My goal remains the same, repeal Obamacare. The ultimate goal remains the same – to find a path forward to transition away from Obamacare and provide individuals with patient-centered reforms, added choice and flexibility, and relief from a one-size-fits-all federal mandate.
Healthcare is broken as it is today. We’ve seen the numbers – skyrocketing premiums, soaring deductibles, and the loss of all but one insurer. Ultimately, I support efforts to repeal and replace the Affordable Care Act, but I also recognize that it’s very difficult to put the toothpaste back in the tube – as I’ve said for years.
By the way, this is a three-tiered process. These efforts can’t be viewed in a vacuum. It’s a multi-tiered process, one that begins under the budget reconciliation process – the only way we can bypass a Senate filibuster. Next, administrative relief from HHS Secretary. There’s some 1400 instances in the ACA that gives the HHS Secretary wide scope of authority to make decisions that impact healthcare. Lastly, this process is aided with the passage of additional legislation, including the ability to purchase insurance across state lines, enact certain types of tort reform – for example, frivolous medical malpractice lawsuits that drive up costs, associated health plans – which for example could allow fishermen to ban together to get cheaper insurance.
I support transitioning away from Obamacare. This bill contains a number of policy provisions I wanted to see preserved, including protections for preexisting conditions and allowing dependents under 26 to remain on their parents plans, no limits on lifetime caps, and more. The bill is a major step toward lifting an invasive government mandate upon individuals – one that has forced Americans to buy a product that is unsustainable or unaffordable for their families. Importantly, it eliminates burdensome taxes, which have cost families and businesses, and provides government cost savings. It also strengthens health savings accounts by nearly doubling the amount you can contribute – giving you more control over your health care dollars.

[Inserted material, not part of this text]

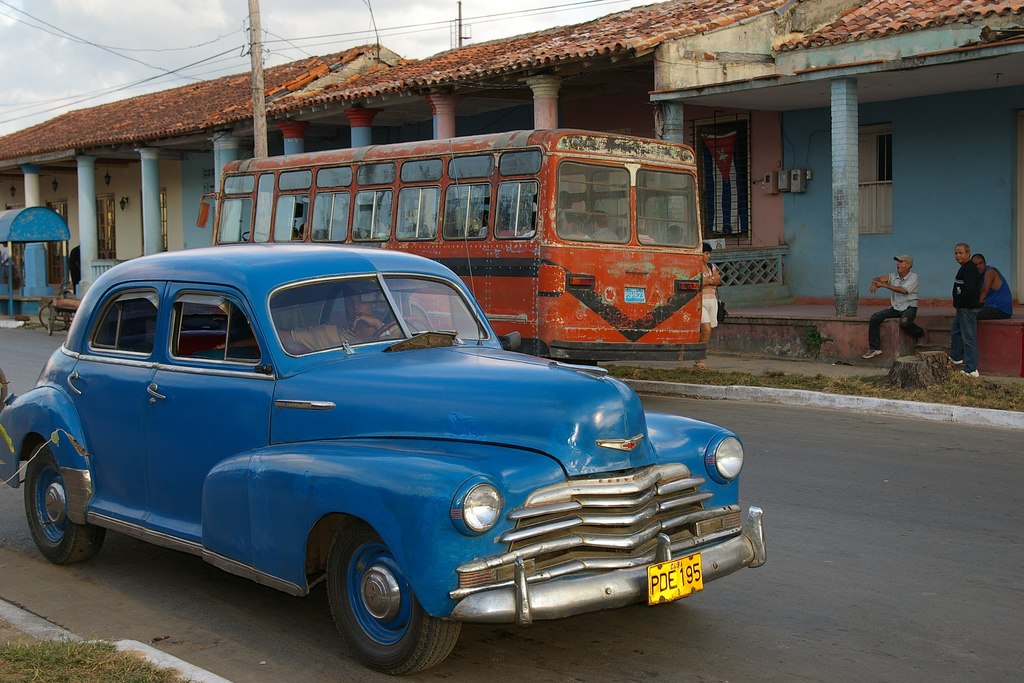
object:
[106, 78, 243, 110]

This process remains extremely fluid and changes will be made. Speaker Ryan has said as much and I am committed to working with him to improve this legislation under the confines of the budget process and beyond. The House Rules Committee is set to release some changes, including some relief for older patients.
I working to address concerns and for equitable treatment. As I said before, I remain committed to improving this legislation in areas that it falls short. One area, which many Alaskans have commented on, is the very serious disparities we see for our state. For seven years, I’ve said healthcare cannot be a one-size-fits-all approach. Yet, this is what we’re seeing out of Washington, D.C. today. If this is the legislation and process we’re going to pursue, it must not disproportionately impact Alaska. No state in the nation is impacted more than Alaska, which is why I’m working to make this legislation better with the Leadership.
I’m also working hard with both Senator Murkowski and Senator Sullivan to ensure as a delegation we can address a number of Alaska specific concerns – the high cost of care, skyrocketing premiums, lack of competition, our remoteness, and the many challenges we face due to our lack of infrastructure and roads. We must recognize that Alaska faces challenges seen nowhere else in the nation. We remain the highest cost state for healthcare and therefore – at times – we require a different approach than the lower 48.
Right now, I’m not convinced this is the best approach. I remain committed to repealing Obamacare, but right now we have to see if this bill is the right approach to solving the Obamacare problems. As written, I’m not convinced it does. At some point we have to ask ourselves if full repeal is our only option, which forces everyone back to the table while Obamacare unwinds over the next three years.